Ecstatic Dance – How free can you dance?

 Posted by on February 24, 2013
Feb 242013
 
istock_000022047655small-500x333-300x199-7993051Sometime ago I was watching a young child hear the rhythm of music and unconsciously translate it into joyful movement. She wasn’t more than a couple dozen months old. She could barely walk, and yet the music made her effortlessly move – up, down, jiggle, wave, stomp – whatever! She was a bubbling euphoric conduit of unabashed expression. I’m sure many of us have seen the same kind of experience in children and I found myself envious, wondering what happened to me? What held me back from being that free? Why didn’t I dance like that anymore?
Fast forward to last year when my boyfriend, Spanky and I were vacationing on the big island of Hawaii. Scheduled at the Kalani Retreat Center on Sunday morning was an Ecstatic Dance party open to the public, and I suppose the pent up child within nudged me to check it out.
We showed up to an outdoor dance floor about the size of a basketball court, with an A-frame like cover screened in at both ends. As the music started slowly, people arrived stretching and meditating with smiles all around. Just a few simple rules in the drug/alcohol-free space: No talking on the dance floor, and respect each other as well as the space around you. Beyond that, the sky was the limit. The music began to wind up with techno, ethno, and house mixes, but usually very little lyrics. People of all shapes and sizes danced, moved, flowed, sweated, laughed, whether alone, in groups, in couples, in patterns or in uniqueness.
A challenge came quickly to the forefront of my being. Here was the opportunity I longed for when envying that child’s freedom. Not only were the constrains of conformity and peer pressure removed (None of these people knew me, who cared how I moved?), but this was an environment that encouraged the free expression of sound and movement. They wanted me to push my limits!
So I did! The further into letting go I ventured, the more I realized the only constraint on my freedom was my own fear. The more I let go, the more joyful I felt. The more I moved freely, the more whole I became. Did I stumble at times? You bet! Did I look silly? Probably. The point was not to care. I remembered what it felt like to be as free as the child I once was, and the child I still am. A brief rain storm added to the percussion and I felt cleansed, dancing, moving, thoughtlessly into healthy exhaustion.
Although this simple experience is not particularly new, the fun of the Hawaii Ecstatic Dance Movement has now grown beyond it’s roots to many locations (Click here to see more about it). Last week I joined several hundred people in Oakland California where they gather a couple times a week. It’s the simplest and most profound of concepts. Provide a space that overtly supports the uniqueness of each person’s expression in the form of dance/movement and let the fun expand!

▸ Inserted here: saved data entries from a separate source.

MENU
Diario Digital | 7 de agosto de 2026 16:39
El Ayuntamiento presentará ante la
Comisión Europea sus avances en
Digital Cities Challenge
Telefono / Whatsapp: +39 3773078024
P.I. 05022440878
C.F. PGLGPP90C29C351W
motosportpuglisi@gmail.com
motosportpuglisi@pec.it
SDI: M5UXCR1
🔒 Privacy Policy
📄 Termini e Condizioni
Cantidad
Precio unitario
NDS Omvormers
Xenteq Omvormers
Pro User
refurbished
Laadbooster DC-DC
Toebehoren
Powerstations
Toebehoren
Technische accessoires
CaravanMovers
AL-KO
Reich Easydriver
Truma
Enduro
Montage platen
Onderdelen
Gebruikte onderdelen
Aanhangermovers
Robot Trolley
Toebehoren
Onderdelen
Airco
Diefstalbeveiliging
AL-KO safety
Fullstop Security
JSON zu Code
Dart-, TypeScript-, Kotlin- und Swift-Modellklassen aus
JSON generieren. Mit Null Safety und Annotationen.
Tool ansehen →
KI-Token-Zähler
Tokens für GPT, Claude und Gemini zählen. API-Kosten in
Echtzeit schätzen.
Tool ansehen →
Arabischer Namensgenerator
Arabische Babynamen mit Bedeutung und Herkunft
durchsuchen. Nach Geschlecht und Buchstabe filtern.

Again, every shape and size, color and race showed their stuff. There were women in belly dancing garb, and guys in sweat shorts and hoodies. Sharply dressed transexuals danced next to toned men in ballet slippers. An agile hobbit-shaped man with geek glasses darted around a shirtless, lanky african man who stays right in front of the speakers. Three robust and rounded women danced together gliding shoulder to shoulder, then breasts to breasts, over and around again. Couples danced traditional maneuvers, then collaborated in quartets joining other couples. Everywhere were smiles and eye contact. If I bumped someone there was gentle respect for our space and the diversity of our gig. We rose and we fell to the varied styles of music the DJ churned out. And… there were children. With all the “bigger kids” moving every which way, parents had to make sure the lil’ munchkins didn’t get caught under foot, but in my perception, they lead the way. Freedom has never felt so whole. Rock on!